La Suisse connaît un taux de logements en propriété relativement faible et un endettement des ménages élevé en comparaison internationale. Les incitations problématiques à l’endettement, caractéristiques du système fiscal suisse, peuvent constituer une explication. La question se pose donc de savoir si la valeur locative est encore opportune, car il est possible que les propriétaires de logement soient moins bien lotis que les locataires dans le système actuel, ce qui serait totalement contraire à l’encouragement de la propriété du logement préconisé en Suisse.

Quelles seraient les conséquences d’une abolition de la valeur locative ? Deux étudiants de master de la Haute école de Lucerne se sont penchés sur la question. Au moyen d’un modèle spécialement conçu, ils ont examiné les effets fiscaux qu’aurait concrètement le changement de système[1] proposé par la Commission de l’économie et des redevances du Conseil des États (CER-E) sur les ménages de la ville de Lucerne. Ils ont en outre analysé les conséquences d’un changement de système sur les recettes fiscales des collectivités publiques, sur la base de différents scénarios d’évolution des taux d’intérêt. Le modèle simule la déclaration d’impôts de personnes physiques et calcule directement le revenu imposable d’après les variables introduites, ainsi que la charge fiscale grevant Confédération, cantons et communes.

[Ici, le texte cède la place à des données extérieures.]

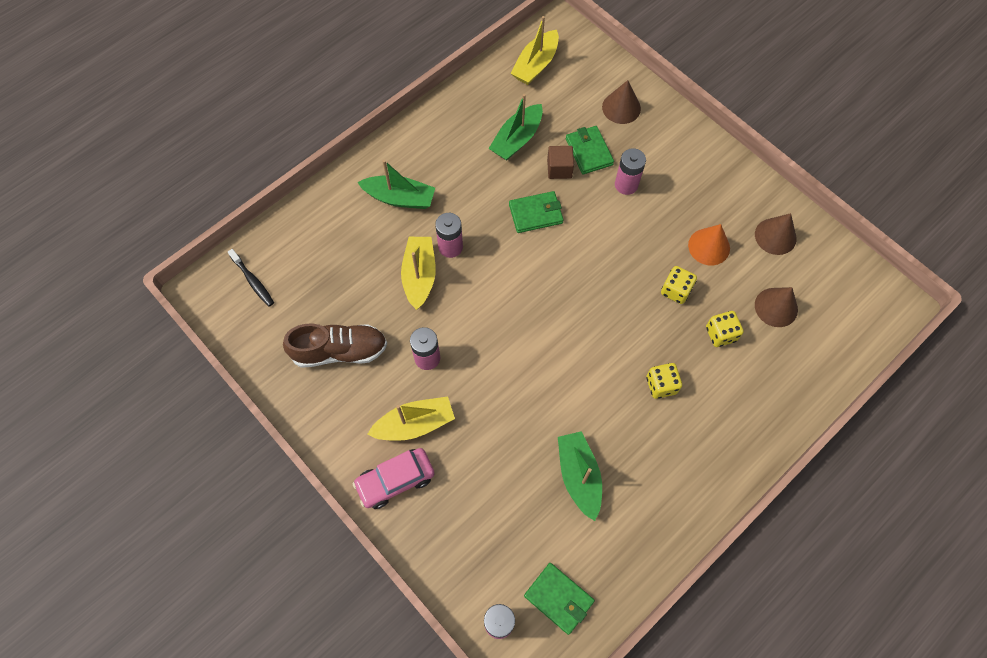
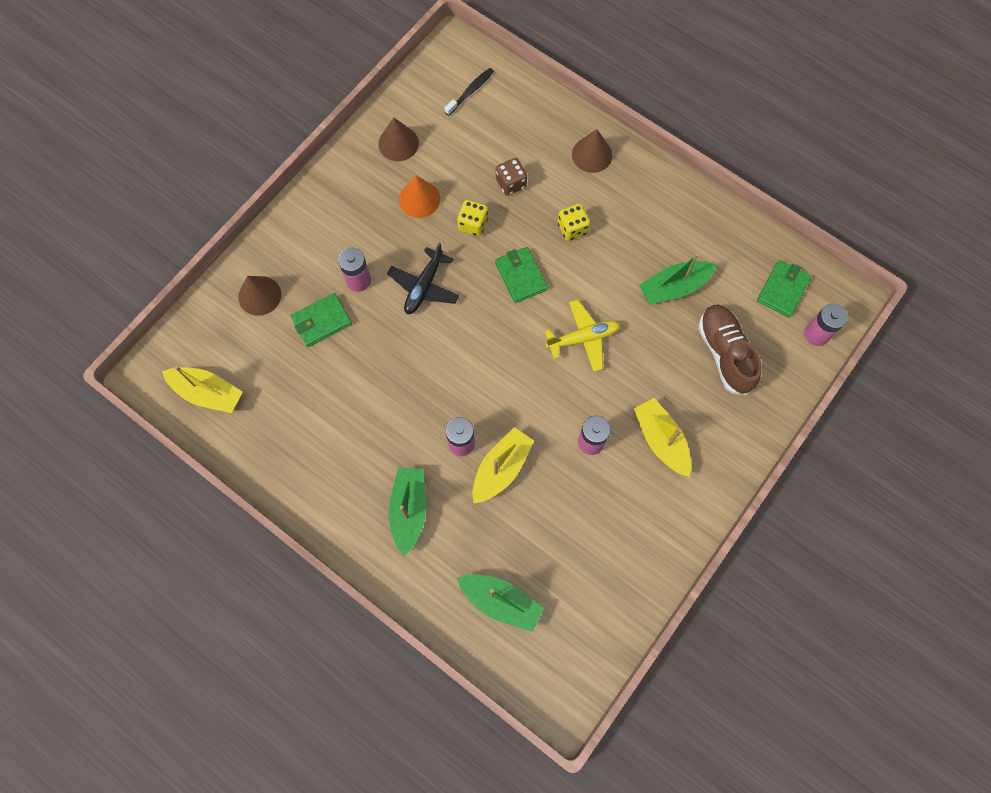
camera: 100 degrees left, 5 degrees up
black toothbrush [228,249,274,307] -> black toothbrush moved to [444,68,494,116]
brown shoe [283,324,387,368] -> brown shoe moved to [698,305,762,395]
pink car [353,448,435,509] -> none
yellow boat [401,237,436,310] -> yellow boat turned 135 degrees clockwise [472,427,534,503]
green boat [489,94,543,160] -> green boat moved to [457,575,544,632]
green wallet [509,191,564,233] -> green wallet moved to [495,247,548,303]
brown cube [547,146,574,179] -> none
yellow dice [706,311,744,347] -> brown dice [496,158,527,196]
brown cone [755,287,798,327] -> brown cone moved to [572,129,613,173]
none -> black plane [387,243,459,314]
none -> yellow plane [544,300,620,372]

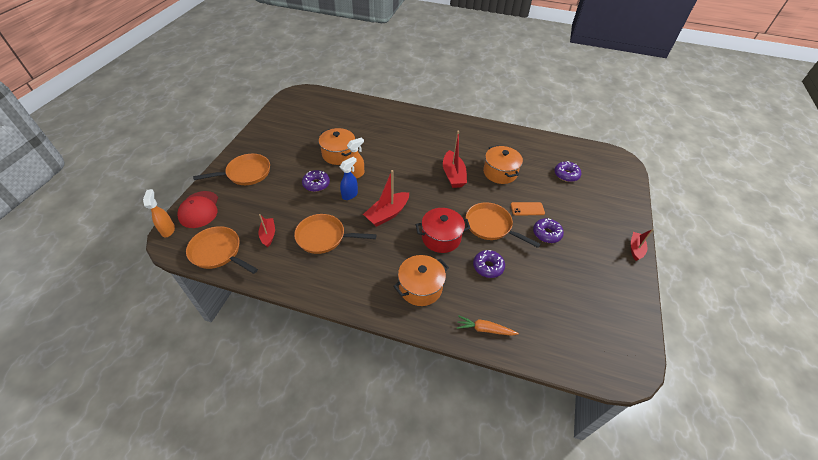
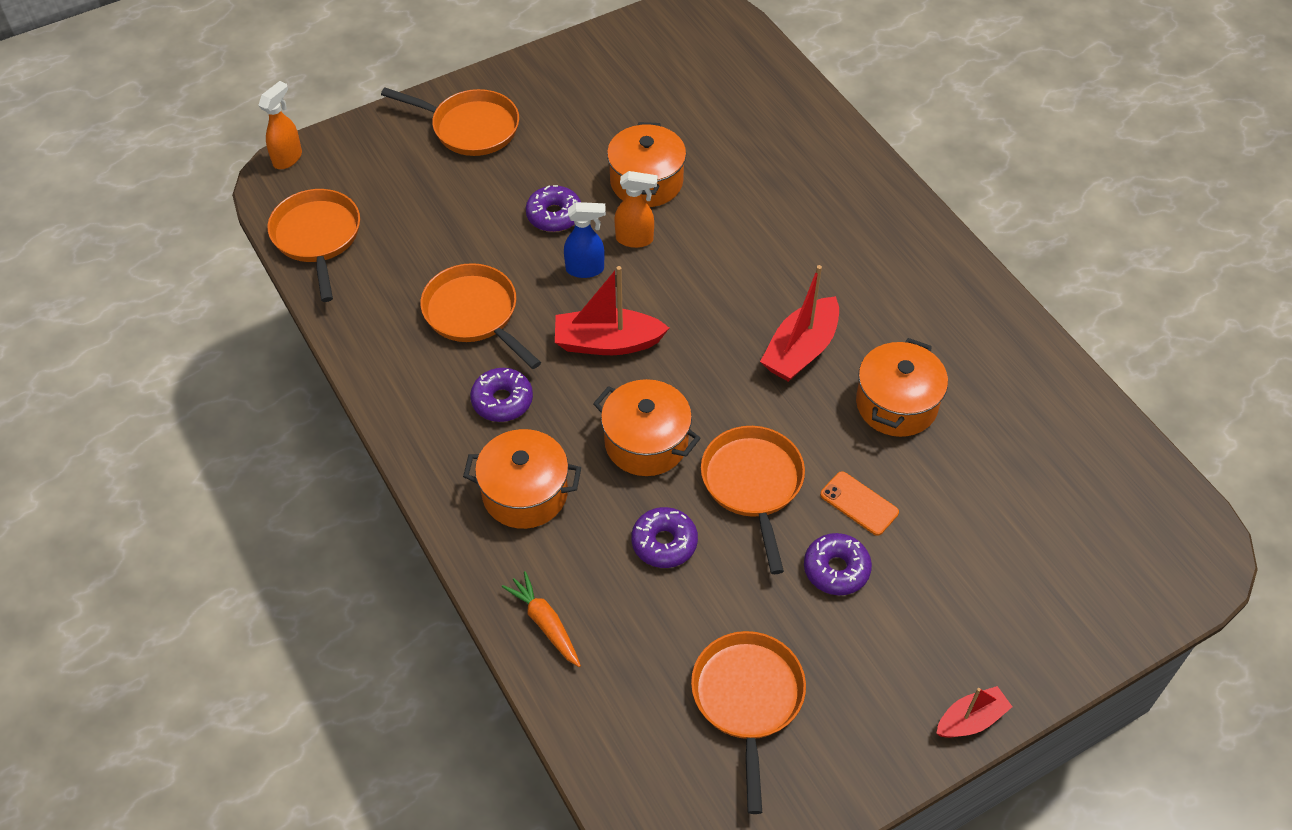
camera: 45 degrees right, 5 degrees up
red cap [177,191,218,228] -> none
red boat [258,214,275,247] -> none
red pot [416,208,470,253] -> orange pot [593,379,701,476]
purple donut [554,161,581,182] -> purple donut moved to [470,368,533,422]
none -> orange pan [691,631,806,814]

Réaction variable des propriétaires

Quatre catégories de propriétaires de logement ont été définies pour simuler les effets concrets de divers scénarios d’évolution des taux d’intérêt. Elles se distinguent en particulier par le montant des hypothèques, le revenu imposable et la manière dont elles se comporteraient en cas d’abolition de la valeur locative (voir tableau).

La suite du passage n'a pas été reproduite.